Omuz silktim."Benim için fark etmez."

"Olur" diye onayladılar Ege ve Savaş.Çıkış zili çaldığında çantamızı toparladık.Çantamı omzuma taktım.Savaş'ın koluna girerek yürümeye başladım.Okulun biraz yakınında görmüştüm Atlas kafeyi.

Biraz yürüyünce Atlas kafeye ulaştık.İçeri girince,köşede oturan;Çınar,Akın,Eren,Kerem,Aylin ve Volkan'ın güzel bulduğu Eylem'i gördüm.Onlardan bakışlarımı alıp,elimle dörtlü bir masayı gösterdim"Şuraya oturalım mı?"

"Tamam"

Tam oraya gidiyorduk ki,Eren"Volkan,gelsenize!"diye seslendi.Onlara döndüm.Savaşla Ege de bana döndüler.

"İster misin?"diye sordu Savaş.

"Ben..."diyip sustum."Hadi,bir şey olmaz"dedi Volkan ve beni masaya çekiştirdi.Sinirle dişlerimi sıktım.Yanlarına gidince,mecburen oturmak zorunda kaldım.

Volkan'a 'Sonra görüşeceğiz' bakışımı atıp önüme döndüm.

"Eeeee,ne yapıyorsunuz?"diye sordu Akın.

"Kör müsün?"diye mırıldandım.Neyse ki sadece Savaş duymuştu da,gülmemek için dudaklarını birbirine bastırmıştı.

"Oturuyoruz Akın,sen ne yapıyorsun?"dedim kendimi toparlayıp.

"O da oturuyor,görmüyor musun?"dedi Volkan.Sen beni sinir et zaten Volkan Bey,başka bir şey yapma!

Masanın altından ayağımla ayağına vurdum."Ah!"dedi acıyla."İyi misin,ne oldu?"diye sordu Eylem.

Volkan bana bakarak,"Sinek ısırdı galiba"Ben gösterecektim şimdi sineği.
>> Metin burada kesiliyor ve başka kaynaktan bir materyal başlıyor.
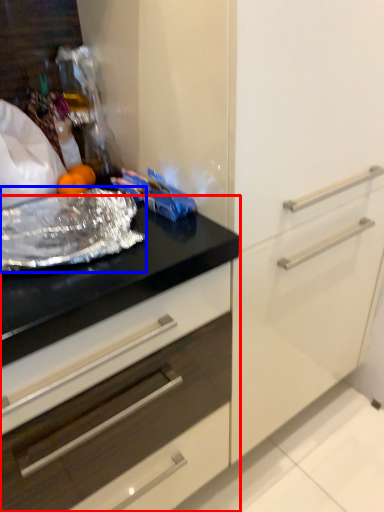
Question: Which point is closer to the camera, countertop (highlighted by a red box) or material (highlighted by a blue box)?

Choices:
 (A) countertop
 (B) material

Answer: (A)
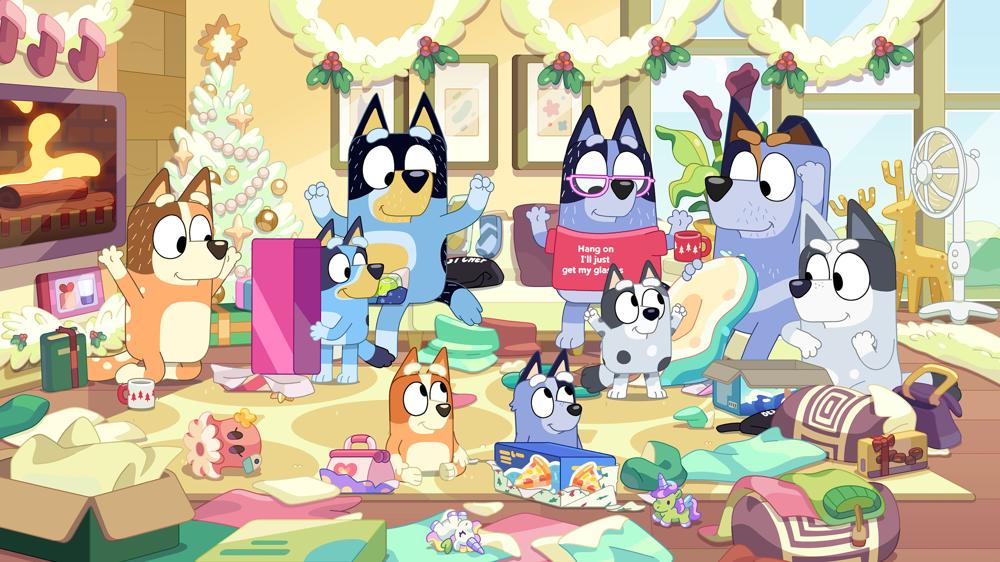
The height and width of the screenshot is (562, 1000). In order to click on box in this screenshot , I will do `click(85, 512)`, `click(284, 314)`, `click(557, 475)`, `click(758, 373)`, `click(247, 303)`, `click(225, 328)`.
Gözlerimi devirdim.Daha şimdiden sıkılmaya başlamıştım bile.Ya Allah'ım,neden buraya geldik?

Herkes kendi aleminde takılıyordu.Volkan Eylemle işi pişirmiş gidiyordu.Gidiyordu derken, konuşuyordu yani.Savaş ve Ege,Keremle futbol hakkında konuşuyorlardı.Sıkıcı!Sigara içsem iyi olabilirdi aslında.

"Eren"dedim utana utana.Pek tanımadığım birinden bir şey istemeyi sevmiyordum."Sigara kullanıyor musun?"

Ne isteyeceğimi anlamış gibi cebinden sigara kutusunu çıkardı.Eh,sigara kullandığı iyi olmuştu.Bizimkiler kullanmıyordu,yani sadece Volkan kullanıyordu ama o da Eylemle işi pişirmişti.Rahatsız etsem kızabilirdi sonradan.